- Interactive map of Bay 101
- Location: San Jose, California; 1788 North First Street;
- Opened: 1929 (Sutter’s Club) 1994 (Bay 101)
- Casino type: Cardroom
- Owner: Bumb & Associates
- Previous names: Sutter’s Club (1929-1992)
- Website: bay101.com

= Bay 101 =

Bay 101 is a cardroom in San Jose, California. Like other California cardrooms, Bay 101 offers poker cash games and tournaments as well as special "California" style table games.

Bay 101 is perhaps best known for hosting the Bay 101 Shooting Star, a World Poker Tour tournament created by Bay 101 owner Marko Trapani in 1997. The Bay 101 Shooting Star is a major bounty tournament, and the only one of its type on the World Poker Tour.

==History==
In 1929, Joseph Sutter Sr. purchased the Panama Inn in Alviso, which he would rename as Sutter's Club. Sutter's son, Joseph Sutter Jr., took over the establishment in 1947, and added poker tables in 1961.

In 1989, Caltrans released plans for widening of Highway 237 that would require demolishing the club. A group of investors including Berryessa Flea Market owner Jeff Bumb announced a plan to acquire a 49 percent interest in Sutter's Place and move it to a new, larger facility. The move would have been prohibited under a 1978 city law intended to phase out card rooms by ending issuance of new licenses and transfers of existing licenses. However, Bumb's group successfully lobbied the city council to amend the law to allow Sutter's to move to a new location and expand to 40 tables.

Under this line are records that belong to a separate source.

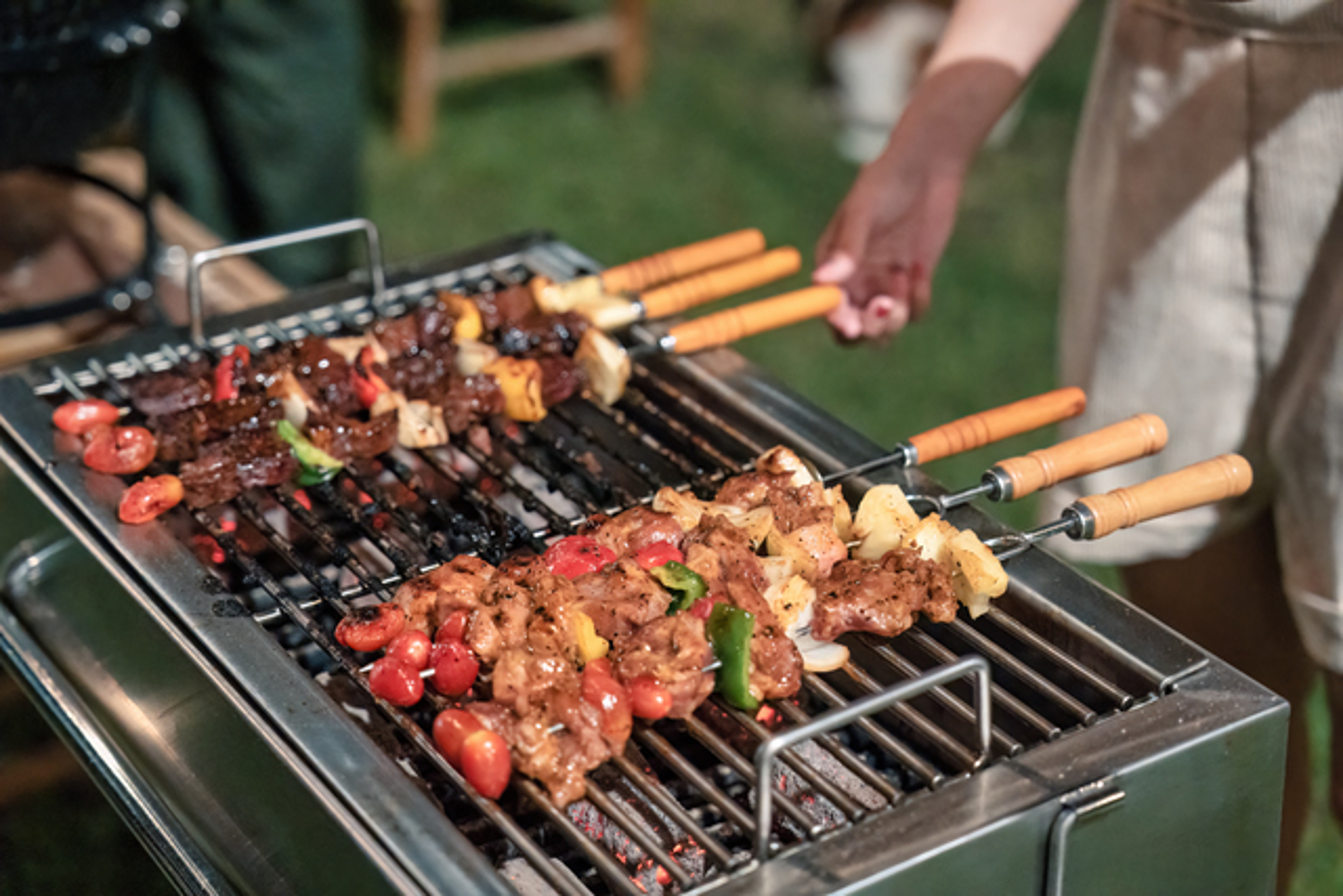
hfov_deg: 28.8
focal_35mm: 70
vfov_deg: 19.5
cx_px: 672
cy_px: 448
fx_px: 2612
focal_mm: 70
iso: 5000
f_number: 2.8
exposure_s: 1/50
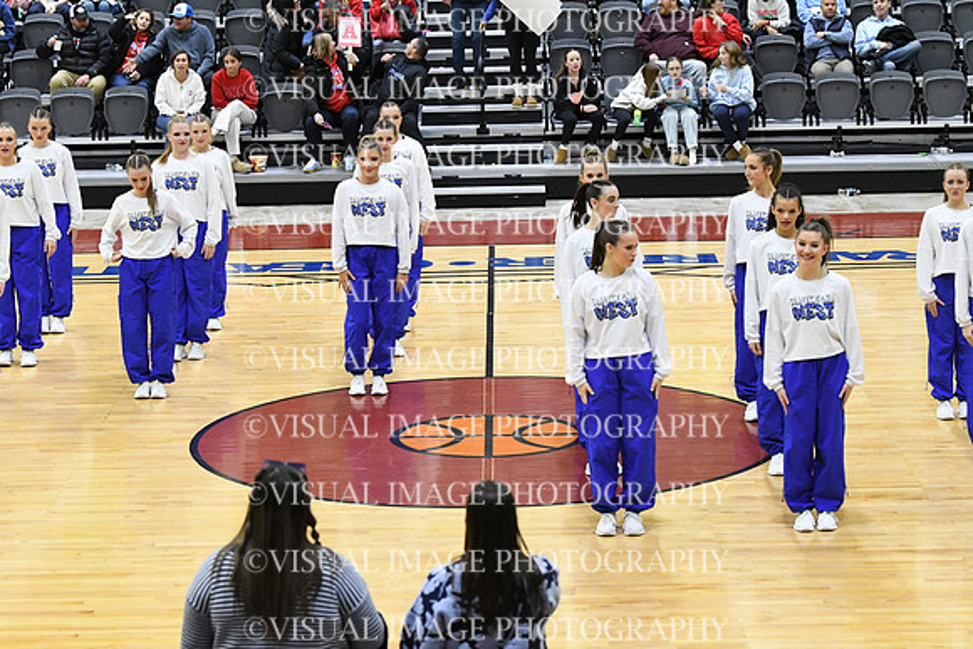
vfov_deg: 13.0
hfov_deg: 19.5
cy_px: 324
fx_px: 2838
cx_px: 486
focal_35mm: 105
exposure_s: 1/250
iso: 4000
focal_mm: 70
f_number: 4
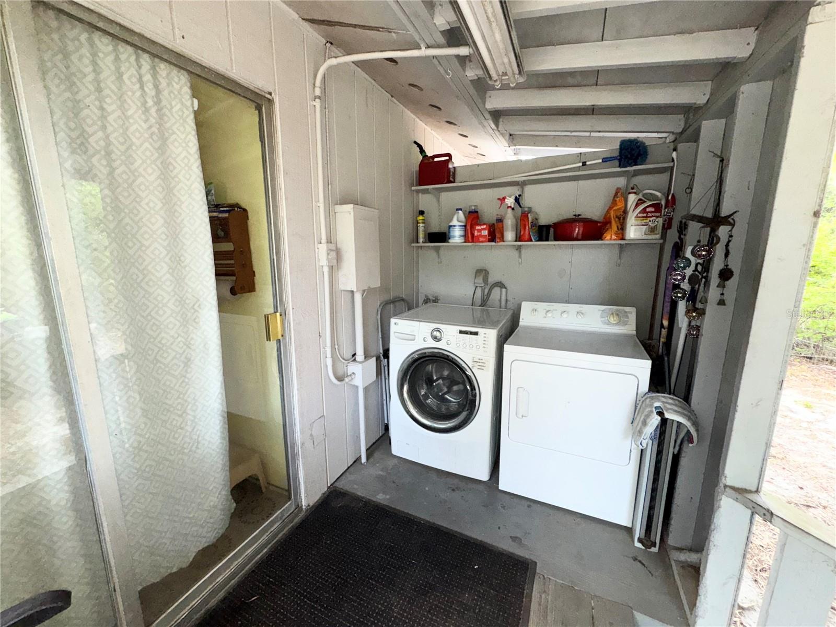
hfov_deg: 102.1
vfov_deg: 85.7
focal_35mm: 14
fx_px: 338
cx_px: 418
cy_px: 314
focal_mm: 2.22
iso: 125
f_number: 2.2
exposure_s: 1/104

Sutter's closed in June 1992. Initial plans called for it to move to the Italian Gardens complex near Downtown San Jose, but negotiations with the site owner failed. Developers instead selected a site in an industrial area near Highway 101. A contest was held to choose a new name for the casino, and Bay 101 was selected out of 7,400 entries. The cardroom was built at its new location at a cost of $15 million.

Bay 101 held a grand opening in November 1993, but could not offer gaming because background checks for the owners' gaming license had not been completed; only the restaurants and bar were operating. As the licensing process dragged on, the club was closed and its 600 employees were laid off in December. The state Department of Justice eventually denied Bay 101's license application because of alleged failures to disclose certain financial information, and other reasons that were not made public. The shareholders then agreed to sell their stakes in the business to brothers Tim Bumb and George Bumb Jr., who had previously been only passive investors, and were seen as the most likely to successfully appeal the state's decision. Under the sole ownership of Tim and George, Bay 101 received a provisional gaming license in August 1994. The card room finally opened and dealt its first games on September 9, 1994.

Bay 101 announced plans in 2013 to move across the freeway to the site of the San Jose Airport Hotel, near the new location of the city's other cardroom, Casino M8trix. The Bumb family had purchased the hotel in 2012 for more than $20 million, in anticipation of the cardroom's lease coming to an end in 2017. An alternative plan emerged in June 2014, as Bay 101 lobbied for permission to move to Milpitas, where it would pay a lower tax rate and be allowed to expand to 115 tables. That plan was rejected, however, by Milpitas voters. The Airport Hotel was demolished in December 2015 to make way for Bay 101's new $100-million casino, hotel, and, office complex. The first phase of the new complex, comprising the casino and a restaurant, opened in September 2017.